MAISRC We worked with MAISRC to extend a $3,820,000 grant, “to prioritize, support, and develop research-based solutions that can reduce the effects of aquatic invasive species in Minnesota by preventing spread, controlling populations, and managing ecosystems and to advance knowledge to inspire action by others,” until June 30, 2028.
Boat Wrap Recycling – Minnesota leads the nation in boats per capita with roughly 14,500 vessels per 100,000 population. The winterization of these boats produces an estimated 6.25 million pounds of plastic every year, with the vast majority of that clogging our municipal landfills at considerable public expense.
MLR worked on a bill to require the producers of boat wrap to, “through membership in a stewardship organization, implement and finance a statewide product stewardship program according to a stewardship plan approved by the commissioner to reduce the volume of boat wrap disposed of in landfills by promoting and providing for the negotiation and execution of agreements to collect, transport, reuse, and recycle boat wrap.” The estimated cost to the consumer of this is about .025% increase in the cost of having their boat wrapped.

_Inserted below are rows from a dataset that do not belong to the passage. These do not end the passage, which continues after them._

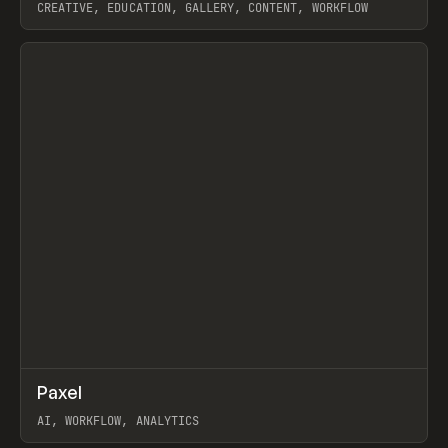
CREATIVE, EDUCATION, GALLERY, CONTENT, WORKFLOW
View item
↗
Paxel
Prev
TOOLS
UTILITY
AI, WORKFLOW, ANALYTICS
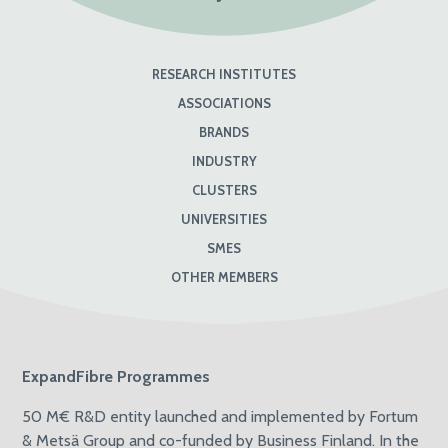
RESEARCH INSTITUTES
ASSOCIATIONS
BRANDS
INDUSTRY
CLUSTERS
UNIVERSITIES
SMES
OTHER MEMBERS
ExpandFibre Programmes
50 M€ R&D entity launched and implemented by Fortum
& Metsä Group and co-funded by Business Finland. In the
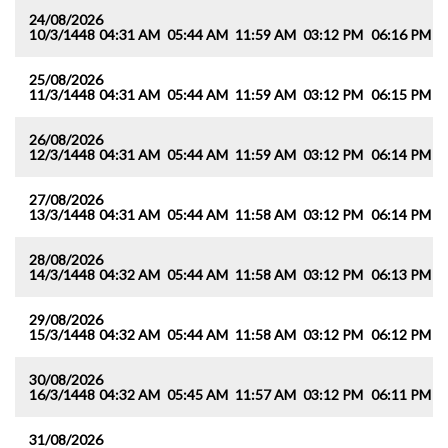
24/08/2026
10/3/1448
04:31 AM
05:44 AM
11:59 AM
03:12 PM
06:16 PM
0
25/08/2026
11/3/1448
04:31 AM
05:44 AM
11:59 AM
03:12 PM
06:15 PM
0
26/08/2026
12/3/1448
04:31 AM
05:44 AM
11:59 AM
03:12 PM
06:14 PM
0
27/08/2026
13/3/1448
04:31 AM
05:44 AM
11:58 AM
03:12 PM
06:14 PM
0
28/08/2026
14/3/1448
04:32 AM
05:44 AM
11:58 AM
03:12 PM
06:13 PM
0
29/08/2026
15/3/1448
04:32 AM
05:44 AM
11:58 AM
03:12 PM
06:12 PM
0
30/08/2026
16/3/1448
04:32 AM
05:45 AM
11:57 AM
03:12 PM
06:11 PM
0
31/08/2026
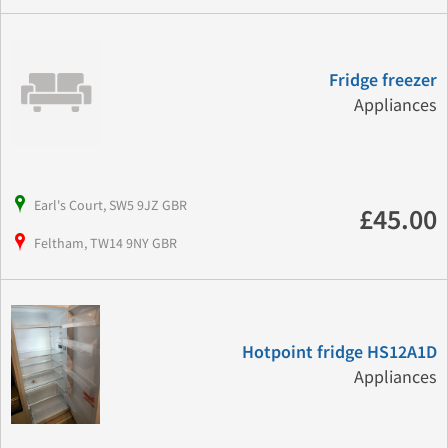
Fridge freezer
Appliances
Earl's Court, SW5 9JZ GBR
£45.00
Feltham, TW14 9NY GBR
Hotpoint fridge HS12A1D
Appliances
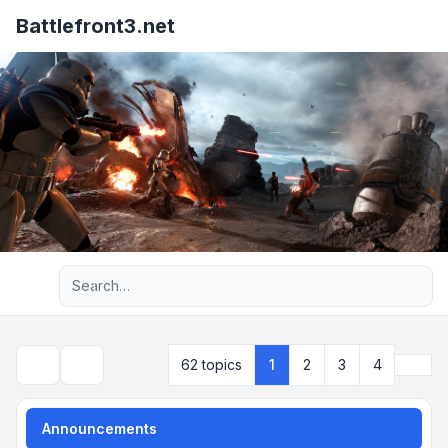
Battlefront3.net
Advanced search
Next
62 topics
1
2
3
4
Search
Announcements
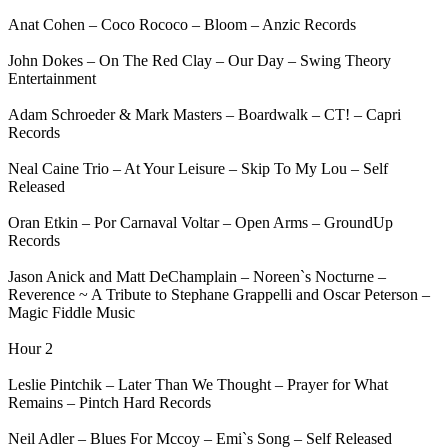
Anat Cohen – Coco Rococo – Bloom – Anzic Records
John Dokes – On The Red Clay – Our Day – Swing Theory
Entertainment
Adam Schroeder & Mark Masters – Boardwalk – CT! – Capri
Records
Neal Caine Trio – At Your Leisure – Skip To My Lou – Self
Released
Oran Etkin – Por Carnaval Voltar – Open Arms – GroundUp
Records
Jason Anick and Matt DeChamplain – Noreen`s Nocturne –
Reverence ~ A Tribute to Stephane Grappelli and Oscar Peterson –
Magic Fiddle Music
Hour 2
Leslie Pintchik – Later Than We Thought – Prayer for What
Remains – Pintch Hard Records
Neil Adler – Blues For Mccoy – Emi`s Song – Self Released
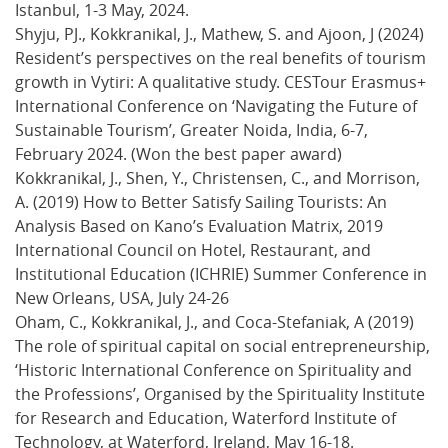
Istanbul, 1-3 May, 2024.
Shyju, PJ., Kokkranikal, J., Mathew, S. and Ajoon, J (2024)
Resident’s perspectives on the real benefits of tourism
growth in Vytiri: A qualitative study. CESTour Erasmus+
International Conference on ‘Navigating the Future of
Sustainable Tourism’, Greater Noida, India, 6-7,
February 2024. (Won the best paper award)
Kokkranikal, J., Shen, Y., Christensen, C., and Morrison,
A. (2019) How to Better Satisfy Sailing Tourists: An
Analysis Based on Kano’s Evaluation Matrix, 2019
International Council on Hotel, Restaurant, and
Institutional Education (ICHRIE) Summer Conference in
New Orleans, USA, July 24-26
Oham, C., Kokkranikal, J., and Coca-Stefaniak, A (2019)
The role of spiritual capital on social entrepreneurship,
‘Historic International Conference on Spirituality and
the Professions’, Organised by the Spirituality Institute
for Research and Education, Waterford Institute of
Technology, at Waterford, Ireland, May 16-18.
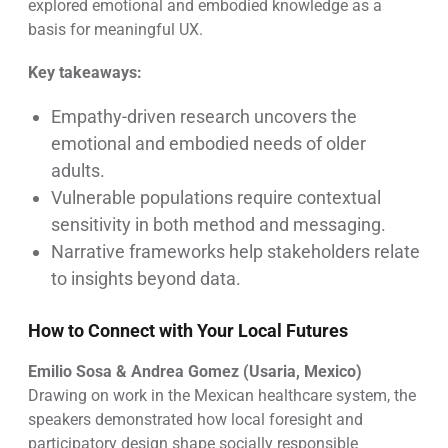
explored emotional and embodied knowledge as a
basis for meaningful UX.
Key takeaways:
Empathy-driven research uncovers the
emotional and embodied needs of older
adults.
Vulnerable populations require contextual
sensitivity in both method and messaging.
Narrative frameworks help stakeholders relate
to insights beyond data.
How to Connect with Your Local Futures
Emilio Sosa & Andrea Gomez (Usaria, Mexico)
Drawing on work in the Mexican healthcare system, the
speakers demonstrated how local foresight and
participatory design shape socially responsible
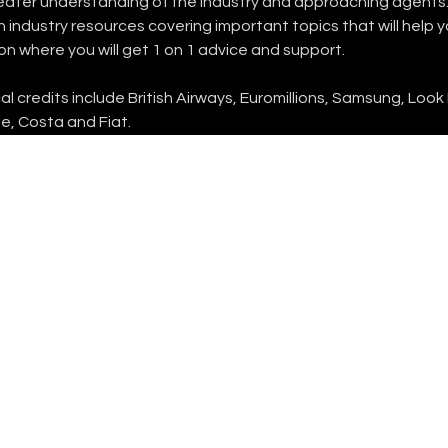
reater understanding of the industry and approaching agents.
industry resources covering important topics that will help 
on where you will get 1 on 1 advice and support.
 credits include British Airways, Euromillions, Samsung, Look
e, Costa and Fiat.
FOLLOW US
INSTAGRAM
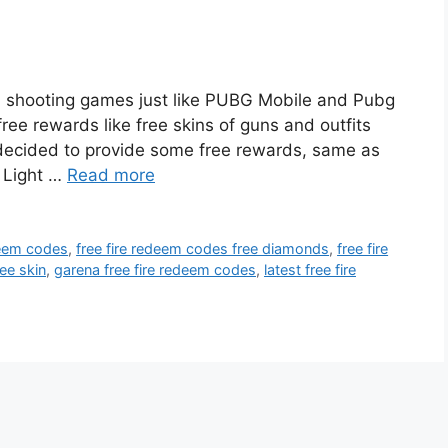
nd shooting games just like PUBG Mobile and Pubg
ee rewards like free skins of guns and outfits
 decided to provide some free rewards, same as
 Light …
Read more
deem codes
,
free fire redeem codes free diamonds
,
free fire
ee skin
,
garena free fire redeem codes
,
latest free fire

Rough Fish – Many years ago anglers urged the MN DNR to study, count and create management plans, including licensing to harvest specific game fish targeted by anglers. Other native fish, like burbot, big mouth buffalo, bowfin, gar, mooneye, redhorse and others were unstudied and unregulated. No one knew what possible role these native fish played in the ecosystem. While all native aquatic plants in Minnesota are protected by a strict permitting process, native fish could be destroyed in unlimited numbers.
In 2018 a fish biologist from North Dakota discovered that some buffalo fish lived more than a century. These ancient fish were being destroyed indiscriminately by bow anglers and used for fertilizer or dumped in ditches.

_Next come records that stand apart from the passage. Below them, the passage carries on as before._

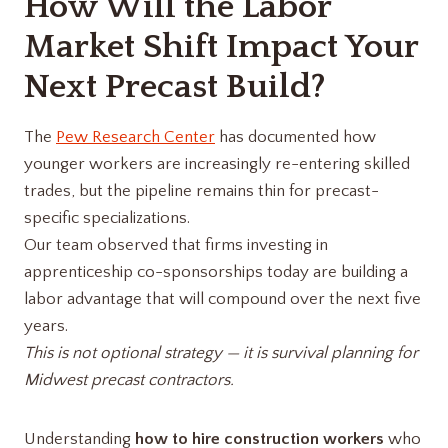
How Will the Labor
Market Shift Impact Your
Next Precast Build?
The
Pew Research Center
has documented how
younger workers are increasingly re-entering skilled
trades, but the pipeline remains thin for precast-
specific specializations.
Our team observed that firms investing in
apprenticeship co-sponsorships today are building a
labor advantage that will compound over the next five
years.
This is not optional strategy — it is survival planning for
Midwest precast contractors.
Understanding
how to hire construction workers
who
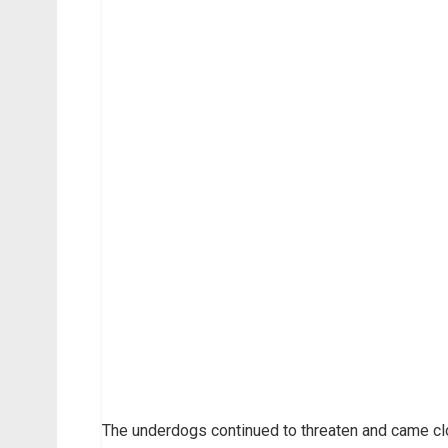
The underdogs continued to threaten and came c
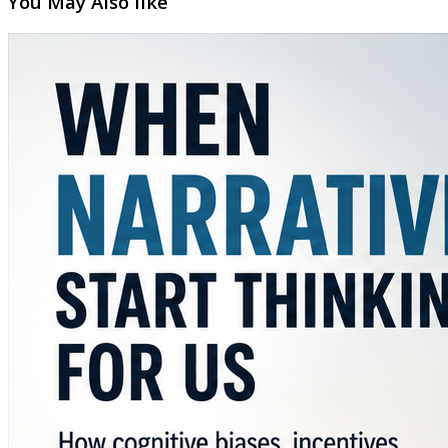
You May Also like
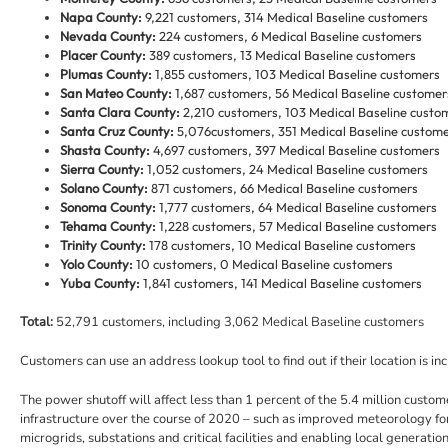
Napa County:
9,221 customers, 314 Medical Baseline customers
Nevada County:
224 customers, 6 Medical Baseline customers
Placer County:
389 customers, 13 Medical Baseline customers
Plumas County:
1,855 customers, 103 Medical Baseline customers
San Mateo County:
1,687 customers, 56 Medical Baseline customer
Santa Clara County:
2,210 customers, 103 Medical Baseline custo
Santa Cruz County:
5,076
customers, 351 Medical Baseline custom
Shasta County:
4,697 customers, 397 Medical Baseline customers
Sierra County:
1,052 customers, 24 Medical Baseline customers
Solano County:
871 customers, 66 Medical Baseline customers
Sonoma County:
1,777 customers, 64 Medical Baseline customers
Tehama County:
1,228 customers, 57 Medical Baseline customers
Trinity County:
178 customers, 10 Medical Baseline customers
Yolo County:
10 customers, 0 Medical Baseline customers
Yuba County:
1,841 customers, 141 Medical Baseline customers
Total:
52,791 customers, including 3,062 Medical Baseline customers
Customers can use an address lookup tool to find out if their location is inc
The power shutoff will affect less than 1 percent of the 5.4 million cus
infrastructure over the course of 2020 – such as improved meteorology fo
microgrids, substations and critical facilities and enabling local generat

MLR called the National Association of Bow Fishermen and Director of Fisheries at MN DNR. We worked to build a base of support among anglers, lake associations, researchers and policy makers to correct this issue.
This session the MN legislature passed “First-in-the-Nation” legislation to fund the research of Rough fish ecology, and draft regulations to sustain the populations of these fish into the future.
- Authorizes the Department of Natural Resources rulemaking authority for daily and seasonal take limits and establish close/open seasons for native rough fish.
- The new term, Native Rough Fish does not include Aquatic Invasive Species, such as carp. AIS are not provided any protection under the new law.
- Establishes penalties for the illegal taking of Native Rough Fish and eliminates fishing contests for these animals.
Helium Extraction – Language was enacted concerning the helium exploration in the arrowhead, establishing that the state can tax extracted Helium and the MN DNR has rulemaking authority over helium extraction activities if helium mining in Minnesota progresses.